— Requisito —
Expresse todas as linhas da listagem abaixo como uma lista JSON de strings, com uma string para cada linha e sem as linhas em branco.

— Material fornecido —
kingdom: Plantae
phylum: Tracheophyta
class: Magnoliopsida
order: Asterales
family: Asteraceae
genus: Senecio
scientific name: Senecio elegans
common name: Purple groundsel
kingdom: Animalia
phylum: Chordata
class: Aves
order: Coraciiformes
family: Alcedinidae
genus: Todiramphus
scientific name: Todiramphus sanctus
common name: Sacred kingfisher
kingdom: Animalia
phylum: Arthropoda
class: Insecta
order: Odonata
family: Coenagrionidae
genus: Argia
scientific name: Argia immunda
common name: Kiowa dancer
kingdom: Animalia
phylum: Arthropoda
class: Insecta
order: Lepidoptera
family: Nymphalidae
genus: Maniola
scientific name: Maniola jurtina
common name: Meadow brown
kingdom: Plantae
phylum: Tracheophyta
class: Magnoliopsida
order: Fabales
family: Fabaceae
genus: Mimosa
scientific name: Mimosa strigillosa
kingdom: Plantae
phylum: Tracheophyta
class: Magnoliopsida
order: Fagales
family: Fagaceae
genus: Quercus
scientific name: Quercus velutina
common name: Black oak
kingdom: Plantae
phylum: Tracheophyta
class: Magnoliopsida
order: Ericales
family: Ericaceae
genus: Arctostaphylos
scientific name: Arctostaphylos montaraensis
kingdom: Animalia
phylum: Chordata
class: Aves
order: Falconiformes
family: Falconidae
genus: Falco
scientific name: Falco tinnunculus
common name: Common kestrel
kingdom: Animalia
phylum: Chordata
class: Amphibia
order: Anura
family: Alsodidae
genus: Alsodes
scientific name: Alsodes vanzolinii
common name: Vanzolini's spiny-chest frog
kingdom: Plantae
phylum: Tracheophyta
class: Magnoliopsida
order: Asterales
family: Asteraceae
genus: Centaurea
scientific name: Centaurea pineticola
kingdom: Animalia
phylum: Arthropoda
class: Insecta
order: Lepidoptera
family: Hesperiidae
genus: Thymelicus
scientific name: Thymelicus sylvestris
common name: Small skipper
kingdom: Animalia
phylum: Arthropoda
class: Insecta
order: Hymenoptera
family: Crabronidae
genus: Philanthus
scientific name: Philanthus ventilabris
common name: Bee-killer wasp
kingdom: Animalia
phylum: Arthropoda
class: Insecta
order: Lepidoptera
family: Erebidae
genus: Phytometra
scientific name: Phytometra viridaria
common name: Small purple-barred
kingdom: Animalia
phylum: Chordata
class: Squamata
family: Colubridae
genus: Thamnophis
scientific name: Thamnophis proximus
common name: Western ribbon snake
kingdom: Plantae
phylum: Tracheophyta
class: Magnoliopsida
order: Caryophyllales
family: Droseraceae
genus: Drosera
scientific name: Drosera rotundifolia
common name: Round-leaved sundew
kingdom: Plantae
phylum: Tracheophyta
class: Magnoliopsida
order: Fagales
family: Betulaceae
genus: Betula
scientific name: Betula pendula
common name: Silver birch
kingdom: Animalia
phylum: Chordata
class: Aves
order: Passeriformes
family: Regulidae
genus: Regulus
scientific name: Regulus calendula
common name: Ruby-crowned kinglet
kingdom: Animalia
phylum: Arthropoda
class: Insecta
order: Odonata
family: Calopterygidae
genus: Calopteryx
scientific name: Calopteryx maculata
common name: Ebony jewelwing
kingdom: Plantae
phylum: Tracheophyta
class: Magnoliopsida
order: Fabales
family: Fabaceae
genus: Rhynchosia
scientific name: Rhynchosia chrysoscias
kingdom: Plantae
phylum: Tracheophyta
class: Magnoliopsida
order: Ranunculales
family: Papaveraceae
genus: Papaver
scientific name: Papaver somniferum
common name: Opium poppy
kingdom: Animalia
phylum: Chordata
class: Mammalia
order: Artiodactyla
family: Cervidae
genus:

— Resultado —
[
  "kingdom: Plantae",
  "phylum: Tracheophyta",
  "class: Magnoliopsida",
  "order: Asterales",
  "family: Asteraceae",
  "genus: Senecio",
  "scientific name: Senecio elegans",
  "common name: Purple groundsel",
  "kingdom: Animalia",
  "phylum: Chordata",
  "class: Aves",
  "order: Coraciiformes",
  "family: Alcedinidae",
  "genus: Todiramphus",
  "scientific name: Todiramphus sanctus",
  "common name: Sacred kingfisher",
  "kingdom: Animalia",
  "phylum: Arthropoda",
  "class: Insecta",
  "order: Odonata",
  "family: Coenagrionidae",
  "genus: Argia",
  "scientific name: Argia immunda",
  "common name: Kiowa dancer",
  "kingdom: Animalia",
  "phylum: Arthropoda",
  "class: Insecta",
  "order: Lepidoptera",
  "family: Nymphalidae",
  "genus: Maniola",
  "scientific name: Maniola jurtina",
  "common name: Meadow brown",
  "kingdom: Plantae",
  "phylum: Tracheophyta",
  "class: Magnoliopsida",
  "order: Fabales",
  "family: Fabaceae",
  "genus: Mimosa",
  "scientific name: Mimosa strigillosa",
  "kingdom: Plantae",
  "phylum: Tracheophyta",
  "class: Magnoliopsida",
  "order: Fagales",
  "family: Fagaceae",
  "genus: Quercus",
  "scientific name: Quercus velutina",
  "common name: Black oak",
  "kingdom: Plantae",
  "phylum: Tracheophyta",
  "class: Magnoliopsida",
  "order: Ericales",
  "family: Ericaceae",
  "genus: Arctostaphylos",
  "scientific name: Arctostaphylos montaraensis",
  "kingdom: Animalia",
  "phylum: Chordata",
  "class: Aves",
  "order: Falconiformes",
  "family: Falconidae",
  "genus: Falco",
  "scientific name: Falco tinnunculus",
  "common name: Common kestrel",
  "kingdom: Animalia",
  "phylum: Chordata",
  "class: Amphibia",
  "order: Anura",
  "family: Alsodidae",
  "genus: Alsodes",
  "scientific name: Alsodes vanzolinii",
  "common name: Vanzolini's spiny-chest frog",
  "kingdom: Plantae",
  "phylum: Tracheophyta",
  "class: Magnoliopsida",
  "order: Asterales",
  "family: Asteraceae",
  "genus: Centaurea",
  "scientific name: Centaurea pineticola",
  "kingdom: Animalia",
  "phylum: Arthropoda",
  "class: Insecta",
  "order: Lepidoptera",
  "family: Hesperiidae",
  "genus: Thymelicus",
  "scientific name: Thymelicus sylvestris",
  "common name: Small skipper",
  "kingdom: Animalia",
  "phylum: Arthropoda",
  "class: Insecta",
  "order: Hymenoptera",
  "family: Crabronidae",
  "genus: Philanthus",
  "scientific name: Philanthus ventilabris",
  "common name: Bee-killer wasp",
  "kingdom: Animalia",
  "phylum: Arthropoda",
  "class: Insecta",
  "order: Lepidoptera",
  "family: Erebidae",
  "genus: Phytometra",
  "scientific name: Phytometra viridaria",
  "common name: Small purple-barred",
  "kingdom: Animalia",
  "phylum: Chordata",
  "class: Squamata",
  "family: Colubridae",
  "genus: Thamnophis",
  "scientific name: Thamnophis proximus",
  "common name: Western ribbon snake",
  "kingdom: Plantae",
  "phylum: Tracheophyta",
  "class: Magnoliopsida",
  "order: Caryophyllales",
  "family: Droseraceae",
  "genus: Drosera",
  "scientific name: Drosera rotundifolia",
  "common name: Round-leaved sundew",
  "kingdom: Plantae",
  "phylum: Tracheophyta",
  "class: Magnoliopsida",
  "order: Fagales",
  "family: Betulaceae",
  "genus: Betula",
  "scientific name: Betula pendula",
  "common name: Silver birch",
  "kingdom: Animalia",
  "phylum: Chordata",
  "class: Aves",
  "order: Passeriformes",
  "family: Regulidae",
  "genus: Regulus",
  "scientific name: Regulus calendula",
  "common name: Ruby-crowned kinglet",
  "kingdom: Animalia",
  "phylum: Arthropoda",
  "class: Insecta",
  "order: Odonata",
  "family: Calopterygidae",
  "genus: Calopteryx",
  "scientific name: Calopteryx maculata",
  "common name: Ebony jewelwing",
  "kingdom: Plantae",
  "phylum: Tracheophyta",
  "class: Magnoliopsida",
  "order: Fabales",
  "family: Fabaceae",
  "genus: Rhynchosia",
  "scientific name: Rhynchosia chrysoscias",
  "kingdom: Plantae",
  "phylum: Tracheophyta",
  "class: Magnoliopsida",
  "order: Ranunculales",
  "family: Papaveraceae",
  "genus: Papaver",
  "scientific name: Papaver somniferum",
  "common name: Opium poppy",
  "kingdom: Animalia",
  "phylum: Chordata",
  "class: Mammalia",
  "order: Artiodactyla",
  "family: Cervidae",
  "genus:"
]